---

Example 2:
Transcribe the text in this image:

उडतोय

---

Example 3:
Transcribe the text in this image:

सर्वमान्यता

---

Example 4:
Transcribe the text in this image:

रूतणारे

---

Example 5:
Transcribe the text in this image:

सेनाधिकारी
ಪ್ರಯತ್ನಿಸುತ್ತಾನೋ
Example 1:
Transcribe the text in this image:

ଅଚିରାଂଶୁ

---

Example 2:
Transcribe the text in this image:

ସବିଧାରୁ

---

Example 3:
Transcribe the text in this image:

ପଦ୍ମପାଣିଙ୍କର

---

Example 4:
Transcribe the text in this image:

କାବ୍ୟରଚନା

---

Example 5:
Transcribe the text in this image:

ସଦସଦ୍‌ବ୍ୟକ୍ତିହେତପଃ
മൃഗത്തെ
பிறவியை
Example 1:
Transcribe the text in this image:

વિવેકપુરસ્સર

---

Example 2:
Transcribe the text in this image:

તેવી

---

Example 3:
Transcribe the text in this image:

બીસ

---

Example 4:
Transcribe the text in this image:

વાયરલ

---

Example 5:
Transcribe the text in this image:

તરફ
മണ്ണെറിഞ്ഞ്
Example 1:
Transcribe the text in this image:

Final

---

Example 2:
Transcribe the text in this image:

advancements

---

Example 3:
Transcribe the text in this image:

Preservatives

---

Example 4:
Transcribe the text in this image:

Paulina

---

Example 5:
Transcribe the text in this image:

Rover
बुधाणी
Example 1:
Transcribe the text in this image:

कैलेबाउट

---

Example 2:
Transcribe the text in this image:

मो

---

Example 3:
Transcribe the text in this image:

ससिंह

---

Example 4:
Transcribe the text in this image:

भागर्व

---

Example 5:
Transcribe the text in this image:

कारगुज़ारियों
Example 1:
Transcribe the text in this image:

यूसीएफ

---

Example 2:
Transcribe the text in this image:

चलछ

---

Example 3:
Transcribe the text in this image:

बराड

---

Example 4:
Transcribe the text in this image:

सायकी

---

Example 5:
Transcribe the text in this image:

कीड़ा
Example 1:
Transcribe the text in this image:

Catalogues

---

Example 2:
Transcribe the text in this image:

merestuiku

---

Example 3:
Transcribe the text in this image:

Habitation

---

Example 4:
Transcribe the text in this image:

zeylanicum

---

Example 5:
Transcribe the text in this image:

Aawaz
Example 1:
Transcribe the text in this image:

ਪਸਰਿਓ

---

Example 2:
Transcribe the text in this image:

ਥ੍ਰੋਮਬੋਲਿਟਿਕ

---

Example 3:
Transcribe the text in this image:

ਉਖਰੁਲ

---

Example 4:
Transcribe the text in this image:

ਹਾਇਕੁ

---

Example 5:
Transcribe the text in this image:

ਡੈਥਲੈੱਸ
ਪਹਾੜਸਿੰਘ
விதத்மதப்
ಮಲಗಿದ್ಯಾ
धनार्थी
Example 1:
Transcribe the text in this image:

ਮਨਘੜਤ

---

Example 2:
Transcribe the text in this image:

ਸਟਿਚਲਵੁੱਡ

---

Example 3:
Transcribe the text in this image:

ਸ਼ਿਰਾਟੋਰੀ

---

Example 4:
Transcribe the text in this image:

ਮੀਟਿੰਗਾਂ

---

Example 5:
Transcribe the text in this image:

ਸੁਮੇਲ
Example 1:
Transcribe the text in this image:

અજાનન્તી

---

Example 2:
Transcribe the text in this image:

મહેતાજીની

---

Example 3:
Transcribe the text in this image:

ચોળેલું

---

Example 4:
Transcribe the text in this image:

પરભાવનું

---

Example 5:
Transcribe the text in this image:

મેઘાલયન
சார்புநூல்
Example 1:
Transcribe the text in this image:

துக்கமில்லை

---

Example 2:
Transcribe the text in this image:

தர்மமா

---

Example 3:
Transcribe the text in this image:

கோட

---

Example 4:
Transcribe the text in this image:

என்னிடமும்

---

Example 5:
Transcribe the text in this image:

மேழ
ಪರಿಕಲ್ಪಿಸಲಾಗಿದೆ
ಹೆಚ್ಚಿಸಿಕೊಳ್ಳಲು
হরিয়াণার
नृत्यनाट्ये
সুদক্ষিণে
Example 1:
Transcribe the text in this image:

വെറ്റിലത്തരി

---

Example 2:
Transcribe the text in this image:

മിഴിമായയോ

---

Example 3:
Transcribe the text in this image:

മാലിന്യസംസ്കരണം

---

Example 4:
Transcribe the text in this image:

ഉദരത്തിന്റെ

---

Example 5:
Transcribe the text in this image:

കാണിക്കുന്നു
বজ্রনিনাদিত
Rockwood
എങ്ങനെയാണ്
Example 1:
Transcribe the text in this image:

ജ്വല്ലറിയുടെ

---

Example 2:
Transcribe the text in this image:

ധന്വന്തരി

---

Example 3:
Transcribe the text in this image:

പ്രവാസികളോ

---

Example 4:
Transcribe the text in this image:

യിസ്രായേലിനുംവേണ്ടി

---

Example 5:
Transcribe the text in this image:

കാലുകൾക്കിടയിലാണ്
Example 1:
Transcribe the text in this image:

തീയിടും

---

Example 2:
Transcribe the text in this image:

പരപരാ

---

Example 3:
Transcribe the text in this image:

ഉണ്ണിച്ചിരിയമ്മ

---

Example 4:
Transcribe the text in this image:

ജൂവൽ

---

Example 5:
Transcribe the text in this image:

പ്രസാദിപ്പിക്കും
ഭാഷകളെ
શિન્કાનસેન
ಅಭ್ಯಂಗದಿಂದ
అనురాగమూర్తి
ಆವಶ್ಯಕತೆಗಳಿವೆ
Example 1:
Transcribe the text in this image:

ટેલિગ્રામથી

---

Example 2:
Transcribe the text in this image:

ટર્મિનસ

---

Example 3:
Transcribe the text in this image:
────────────────
_EXERCISE REQUIREMENTS:_
Each of the entries above is to be repeated exactly.

_YOUR RESPONSE:_
---

Example 2:
Transcribe the text in this image:

उडतोय

---

Example 3:
Transcribe the text in this image:

सर्वमान्यता

---

Example 4:
Transcribe the text in this image:

रूतणारे

---

Example 5:
Transcribe the text in this image:

सेनाधिकारी
ಪ್ರಯತ್ನಿಸುತ್ತಾನೋ
Example 1:
Transcribe the text in this image:

ଅଚିରାଂଶୁ

---

Example 2:
Transcribe the text in this image:

ସବିଧାରୁ

---

Example 3:
Transcribe the text in this image:

ପଦ୍ମପାଣିଙ୍କର

---

Example 4:
Transcribe the text in this image:

କାବ୍ୟରଚନା

---

Example 5:
Transcribe the text in this image:

ସଦସଦ୍‌ବ୍ୟକ୍ତିହେତପଃ
മൃഗത്തെ
பிறவியை
Example 1:
Transcribe the text in this image:

વિવેકપુરસ્સર

---

Example 2:
Transcribe the text in this image:

તેવી

---

Example 3:
Transcribe the text in this image:

બીસ

---

Example 4:
Transcribe the text in this image:

વાયરલ

---

Example 5:
Transcribe the text in this image:

તરફ
മണ്ണെറിഞ്ഞ്
Example 1:
Transcribe the text in this image:

Final

---

Example 2:
Transcribe the text in this image:

advancements

---

Example 3:
Transcribe the text in this image:

Preservatives

---

Example 4:
Transcribe the text in this image:

Paulina

---

Example 5:
Transcribe the text in this image:

Rover
बुधाणी
Example 1:
Transcribe the text in this image:

कैलेबाउट

---

Example 2:
Transcribe the text in this image:

मो

---

Example 3:
Transcribe the text in this image:

ससिंह

---

Example 4:
Transcribe the text in this image:

भागर्व

---

Example 5:
Transcribe the text in this image:

कारगुज़ारियों
Example 1:
Transcribe the text in this image:

यूसीएफ

---

Example 2:
Transcribe the text in this image:

चलछ

---

Example 3:
Transcribe the text in this image:

बराड

---

Example 4:
Transcribe the text in this image:

सायकी

---

Example 5:
Transcribe the text in this image:

कीड़ा
Example 1:
Transcribe the text in this image:

Catalogues

---

Example 2:
Transcribe the text in this image:

merestuiku

---

Example 3:
Transcribe the text in this image:

Habitation

---

Example 4:
Transcribe the text in this image:

zeylanicum

---

Example 5:
Transcribe the text in this image:

Aawaz
Example 1:
Transcribe the text in this image:

ਪਸਰਿਓ

---

Example 2:
Transcribe the text in this image:

ਥ੍ਰੋਮਬੋਲਿਟਿਕ

---

Example 3:
Transcribe the text in this image:

ਉਖਰੁਲ

---

Example 4:
Transcribe the text in this image:

ਹਾਇਕੁ

---

Example 5:
Transcribe the text in this image:

ਡੈਥਲੈੱਸ
ਪਹਾੜਸਿੰਘ
விதத்மதப்
ಮಲಗಿದ್ಯಾ
धनार्थी
Example 1:
Transcribe the text in this image:

ਮਨਘੜਤ

---

Example 2:
Transcribe the text in this image:

ਸਟਿਚਲਵੁੱਡ

---

Example 3:
Transcribe the text in this image:

ਸ਼ਿਰਾਟੋਰੀ

---

Example 4:
Transcribe the text in this image:

ਮੀਟਿੰਗਾਂ

---

Example 5:
Transcribe the text in this image:

ਸੁਮੇਲ
Example 1:
Transcribe the text in this image:

અજાનન્તી

---

Example 2:
Transcribe the text in this image:

મહેતાજીની

---

Example 3:
Transcribe the text in this image:

ચોળેલું

---

Example 4:
Transcribe the text in this image:

પરભાવનું

---

Example 5:
Transcribe the text in this image:

મેઘાલયન
சார்புநூல்
Example 1:
Transcribe the text in this image:

துக்கமில்லை

---

Example 2:
Transcribe the text in this image:

தர்மமா

---

Example 3:
Transcribe the text in this image:

கோட

---

Example 4:
Transcribe the text in this image:

என்னிடமும்

---

Example 5:
Transcribe the text in this image:

மேழ
ಪರಿಕಲ್ಪಿಸಲಾಗಿದೆ
ಹೆಚ್ಚಿಸಿಕೊಳ್ಳಲು
হরিয়াণার
नृत्यनाट्ये
সুদক্ষিণে
Example 1:
Transcribe the text in this image:

വെറ്റിലത്തരി

---

Example 2:
Transcribe the text in this image:

മിഴിമായയോ

---

Example 3:
Transcribe the text in this image:

മാലിന്യസംസ്കരണം

---

Example 4:
Transcribe the text in this image:

ഉദരത്തിന്റെ

---

Example 5:
Transcribe the text in this image:

കാണിക്കുന്നു
বজ্রনিনাদিত
Rockwood
എങ്ങനെയാണ്
Example 1:
Transcribe the text in this image:

ജ്വല്ലറിയുടെ

---

Example 2:
Transcribe the text in this image:

ധന്വന്തരി

---

Example 3:
Transcribe the text in this image:

പ്രവാസികളോ

---

Example 4:
Transcribe the text in this image:

യിസ്രായേലിനുംവേണ്ടി

---

Example 5:
Transcribe the text in this image:

കാലുകൾക്കിടയിലാണ്
Example 1:
Transcribe the text in this image:

തീയിടും

---

Example 2:
Transcribe the text in this image:

പരപരാ

---

Example 3:
Transcribe the text in this image:

ഉണ്ണിച്ചിരിയമ്മ

---

Example 4:
Transcribe the text in this image:

ജൂവൽ

---

Example 5:
Transcribe the text in this image:

പ്രസാദിപ്പിക്കും
ഭാഷകളെ
શિન્કાનસેન
ಅಭ್ಯಂಗದಿಂದ
అనురాగమూర్తి
ಆವಶ್ಯಕತೆಗಳಿವೆ
Example 1:
Transcribe the text in this image:

ટેલિગ્રામથી

---

Example 2:
Transcribe the text in this image:

ટર્મિનસ

---

Example 3:
Transcribe the text in this image:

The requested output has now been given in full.